So whose story is actually being told here?

David’s friend Jon is a failed musician who has come adrift from family, friends, and any sense of a future. Nonetheless, his relentless self-pity both energizes him and seems to immunize him against the seriousness of his plight. Upon losing the friendship and respect of his last sympathetic acquaintance, he walks away, “nice and easy, smiling . . . It’ll all sort itself out.” 

Arvid, David’s long estranged stepfather, is a former clergyman who has lost his faith and now faces a fatal cancer, alone. “You don’t realize how dependent you actually are on other people until you’ve felt what it’s like to be lonely,” he observes while in the cancer ward. In these last days, he happens across David’s newspaper ad. The attendant opportunity to communicate via email with his stepson and to relate his own version of their family and personal history seems to him an unexpected miracle.

Finally, Silje is a former free spirit trapped now in a respectable but stifling marriage. She yearns for the romance and unpredictability of her youth, when she and David were lovers and aspiring artists. She writes to David now of their past, “But like so much else from that time those song lyrics must have been lost during one of the many moves I’ve made in my adult life . . .”

And what of David, the presumed subject of the trio’s correspondence?

He remains to the end an intriguing figure in a darkened house of mirrors.

☆ ☆ ☆

**Requirement 1**.
Output the passage of the review between "Finally, Silje is" and "house of mirrors.", inclusive.
**Requirement 2**.
According to the review, what was Arvid's profession before he lost his faith?

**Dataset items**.
☆ ☆ ☆

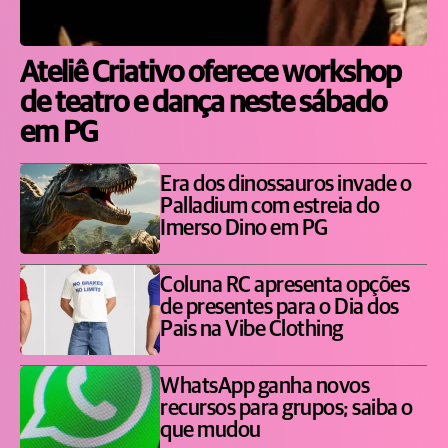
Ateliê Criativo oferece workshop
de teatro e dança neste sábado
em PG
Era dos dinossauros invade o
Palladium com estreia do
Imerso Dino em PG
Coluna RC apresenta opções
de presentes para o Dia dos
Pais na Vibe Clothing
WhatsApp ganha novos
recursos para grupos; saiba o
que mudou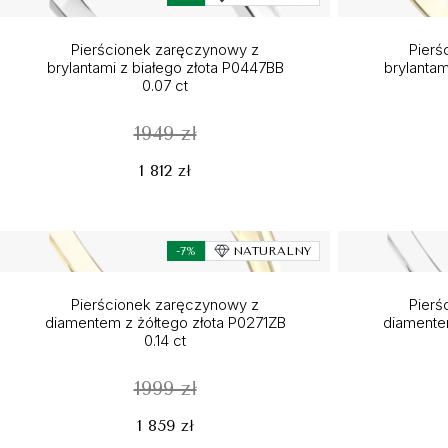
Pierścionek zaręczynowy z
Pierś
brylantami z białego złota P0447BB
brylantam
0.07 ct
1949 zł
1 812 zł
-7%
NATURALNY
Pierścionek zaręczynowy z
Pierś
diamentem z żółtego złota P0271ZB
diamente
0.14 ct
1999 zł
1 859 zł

☆ ☆ ☆

**Response area 1**.
Finally, Silje is a former free spirit trapped now in a respectable but stifling marriage. She yearns for the romance and unpredictability of her youth, when she and David were lovers and aspiring artists. She writes to David now of their past, “But like so much else from that time those song lyrics must have been lost during one of the many moves I’ve made in my adult life . . .”

And what of David, the presumed subject of the trio’s correspondence?

He remains to the end an intriguing figure in a darkened house of mirrors.

**Response area 2**.
He was a clergyman.